I work at an academy in Stoke so can appreciate your concern at the decision to put your son into isolation, as it's not the way it should be dealt with.

The haircut is deemed in some schools to be too short beause it's blended in quite high from a number 1 to his normal length.

Usually if the blend is from a number 1 to 2/3 then it wont show up as much and there wouldnt usualy be a problem.

This person has spoken reason! This thread isn't meant to be about the merits of the haircut, but merely the action taken by the school as a result of it - the school in question is apparently at risk of being made into an academy school which our son told us yesterday (in staffordshire all schools which are not up to standard are being converted to academys) so I think priority should be the educational needs of the children, not a short hair cut.
 
Its the very same haircut that all the young kids seem to want.

My son has something very similar, his friends all have it.

My son wanted it because Ronaldo (The footballer) had something similar as did many of the top footballers he loves and watches have.

And the school they are at doesn't have a problem with it? I think all state schools should have the same rules, at least then there is some form of uniformity.
 
What would be a suitable punishment?

Contact the parents, explain that it is not acceptable and state that once his hair has grown back then it cannot be accepted again, that way its then clear to the parents who quite frankly have the final say on a 12 year old childs haircut.

The problem with the hair cut rule is there is no defining limit.
The motorway limit is 70mph.
The legal drink-drive limit is x amount of units in blood.
The childrens lunch break is 45mins, between 1pm and 1:40pm

A haircut rule posted on the schools website doesn't have any defining limit.

Should putting a child into isolation and affecting his learning be done for the sake of a "trendy-haircut". As for the people who claim that when in isolation he is still learning, maybe but putting him into isolation for something his parents have done automatically would set his attitude wrongly, also children learn better when in an involved, interactive classroom, just having work set out on sheets of paper working in silence in a small office means he is not taking the work in as well, and also if his lesson is a foreign language and he is in isolation with for example the P.E. teacher and he needs to ask a question about the work he has been give, the P.E. teacher may not be able to help him.

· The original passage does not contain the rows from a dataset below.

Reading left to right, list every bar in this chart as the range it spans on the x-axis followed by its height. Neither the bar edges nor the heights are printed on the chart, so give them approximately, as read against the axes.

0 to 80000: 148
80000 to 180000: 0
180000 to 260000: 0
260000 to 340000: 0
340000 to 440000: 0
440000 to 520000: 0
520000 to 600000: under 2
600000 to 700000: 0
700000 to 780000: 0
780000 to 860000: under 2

The most important thing is the educational standards are not as high when in isolation.
 
So no punishment at all then?

A single day in Year 7 isn't suddenly going to cause your child to fail school so the impact to his education would be fairly negligible. Being allowed to break school rules and have parents that support him in breaking school rules is more likely to have a longer term impact.


what exactly are the school planning on doing keeping him in isolation til lit grows back?

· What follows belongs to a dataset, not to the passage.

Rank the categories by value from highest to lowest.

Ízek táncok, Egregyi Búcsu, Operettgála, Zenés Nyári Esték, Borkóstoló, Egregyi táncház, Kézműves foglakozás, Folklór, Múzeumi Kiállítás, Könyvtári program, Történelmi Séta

Originally he was being put into isolation till it grew back, anything up to 2 weeks, until we intervened.
 
I will admit that I didn't know of the rule and neither did my wife.

Whether my son knew it would be unacceptable by the school - maybe he did, maybe he didn't, but he isnt going to admit it is he?

I believe that whilst we didnt do anything wrong intentionally, the rules were broken.

But I stand by the fact that the punishment originally given was unjust and over the top! And a conversation with the people who gave that punishment soon got it revoked.